我做的是Hive0.10+Hbase0.96的整合,其他版本的整合过程也差不多。
一.修改hive的配置文件conf/hive-site.xml
<property>
<name>javax.jdo.option.ConnectionURL</name>
<value>jdbc:mysql://192.168.35.59:3306/hive?createDatabaseIfNotExist=true</value>
</property>
<property>
<name>javax.jdo.option.ConnectionDriverName</name>
<value>com.mysql.jdbc.Driver</value>
</property>
<property>
<name>javax.jdo.option.ConnectionUserName</name>
<value>hive</value>
</property>
<property>
<name>javax.jdo.option.ConnectionPassword</name>
<value>hive123</value>
</property>
<property>
<name>hive.querylog.location</name>
<value>/usr/local/test/hive-0.10.0-bin/logs</value>
</property>
<property>
<name>hive.aux.jars.path</name>
<!--这里需要特别注意,每一个文件路径之间不能有回车不能有空格,我是方便排版才有回车和空格的,要写成一行-->
<value>file:///usr/local/test//lib/hive-hbase-handler-0.13.0.jar,
file:///usr/local/test/hive-0.10.0-bin/lib/hbase-client-0.96.1.1-hadoop2.jar,
file:///usr/local/test/hive-0.10.0-bin/lib/hbase-common-0.96.1.1-hadoop2.jar,
file:///usr/local/test/hive-0.10.0-bin/lib/hbase-common-0.96.1.1-hadoop2-tests.jar,
file:///usr/local/test/hive-0.10.0-bin/lib/hbase-protocol-0.96.1.1-hadoop2.jar,
file:///usr/local/test/hive-0.10.0-bin/lib/hbase-server-0.96.1.1-hadoop2.jar,
file:///usr/local/test/hive-0.10.0-bin/lib/htrace-core-2.01.jar,
file:///usr/local/test/hive-0.10.0-bin/lib/zookeeper-3.4.5.jar,
file:///usr/local/test/hive-0.10.0-bin/lib/protobuf-java-2.5.0.jar,
file:///usr/local/test/hive-0.10.0-bin/lib/guava-12.0.1.jar
</value>
</property>
二.将hive配置文件hive.aux.jars.path中涉及到的jar包从hbase的lib目录下拷贝到hive的lib目录下,其他没有涉及到的在hbase的lib目录下的所有hbase开头的jar包也都拷贝到 hive的lib目录下,删除hive lib目录下原有的hbase-0.92.0-tests.jar和hbase-0.92.0.jar,还有其他和引入hbase包冲突的包。

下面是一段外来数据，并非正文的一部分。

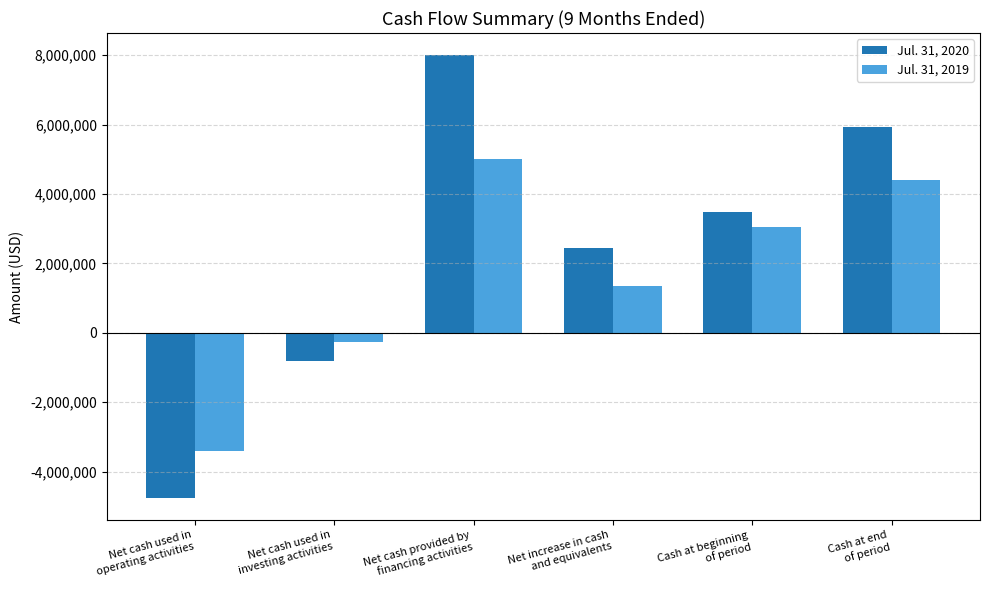

Where is Jul. 31, 2019 nearest to the value 808210?

Net increase in cash
and equivalents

三.以集群的方式启动hive,zookeeper1,zookeeper2,zookeeper3是hbase连接的zookeeper地址,默认端口2181
在hive的bin目录下执行./hive -hiveconf hbase.zookeeper.quorum=zookeeper1,zookeeper2,zookeeper3
四.在hive中创建和hbase的关联表
CREATE TABLE hbase_table_1(key int, value string)
STORED BY 'org.apache.hadoop.hive.hbase.HBaseStorageHandler'
WITH SERDEPROPERTIES ("hbase.columns.mapping" = ":key,cf1:val")
TBLPROPERTIES ("hbase.table.name" = "xyz");
解释:hbase.table.name 定义在hbase的table名称
hbase.columns.mapping 定义在hbase的列族
后续数据操作参考博客:http://blog.csdn.net/aaaaaaaa2000/article/details/7565456
六.整合过程中遇到的问题
java.lang.NoClassDefFoundError: org/apache/hadoop/hbase/MasterNotRunningException
是由于没有将hbase的jar包拷贝到hive的lib下